Conservative lawmakers and commentators have branded Gensler as an interventionist regulator who saddles markets with left-leaning social policies that have nothing to do with making money.

The SEC last year proposed requiring public companies to disclose climate-related financial impacts, including physical risks from weather events and carbon emissions from them, their utilities and their suppliers. The agency cited widespread demand and an emerging consensus among international regulators.

Industry has strongly opposed aspects of the rule, including farmers who fear they may have to report emissions to customers who fall under the rule. Republican lawmakers have also repeatedly challenged the securities regulator’s statutory authority to mandate climate disclosures.

“With this climate change, why is the SEC interfering in emissions?” asked Republican Jerry Carl of Alabama. “I’m not a fan of that.”

Gensler said investors by and large are now demanding climate disclosures and many companies are providing disclosures.

“Our job is to ensure that these disclosures … that investors receive are not misleading,” he said.

Carl cited Gensler’s earlier comments that the definition of so-called Scope III emissions outlined in the 2022 proposal, which would govern the carbon generated in companies’ supply chains, was “not well developed,” prompting speculation that the commission was diluting or could completely eliminate this part of the proposal, as called for by some in sectors such as retail and aerospace.
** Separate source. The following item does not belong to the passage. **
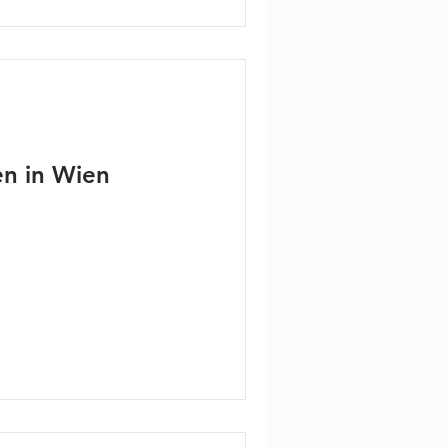
en in Wien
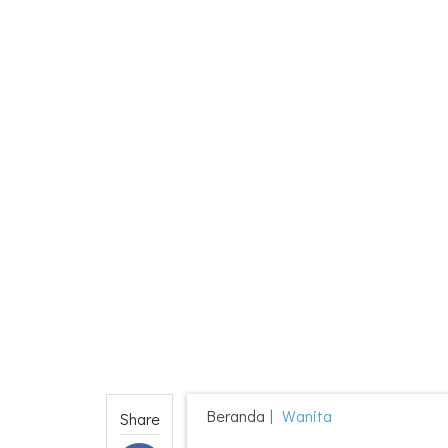
Beranda
Wanita
Share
Gensler said he didn’t want to “bias” the rulemaking process. “An attempt is made to provide some consistency to these disclosures,” he said.

Gensler portrayed the $2.4 billion claim for fiscal 2024 as a sign of continued recovery from the decline. Under former President Donald Trump’s administration, headcount fell 4%. With around 5,300 positions currently, according to Gensler, the staffing of the agencies is only 3% larger than before Trump took office.
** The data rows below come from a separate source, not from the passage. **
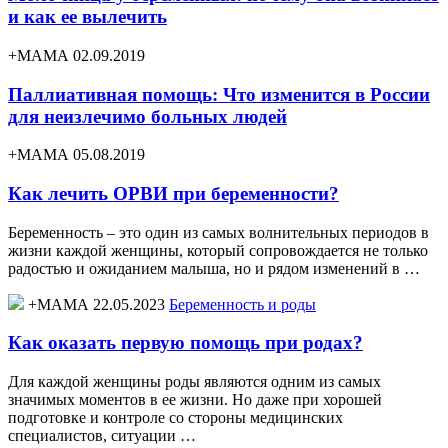
и как ее вылечить
+МАМА 02.09.2019
Паллиативная помощь: Что изменится в России
для неизлечимо больных людей
+МАМА 05.08.2019
Как лечить ОРВИ при беременности?
Беременность – это один из самых волнительных периодов в
жизни каждой женщины, который сопровождается не только
радостью и ожиданием малыша, но и рядом изменений в …
+МАМА 22.05.2023
Беременность и роды
Как оказать первую помощь при родах?
Для каждой женщины роды являются одним из самых
значимых моментов в ее жизни. Но даже при хорошей
подготовке и контроле со стороны медицинских
специалистов, ситуации …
Lawmakers asked him about the conclusions of a recent internal watchdog report that staff attrition and heavy workloads are threatening the quality of rulemaking.

Gensler said the turnover was driven in part by the attractiveness of SEC employees in a competitive job market.

“We currently have about 6% turnover, which is consistent with other agencies,” he said.

The final budget will be set by a tightly divided Congress, now deadlocked over raising federal borrowing limits. The SEC routinely tells lawmakers that its budget is “deficit neutral” because its spending is offset by transaction fees charged by the markets.

(This story has been refiled to say Gensler, not Genslers, in paragraph 3.)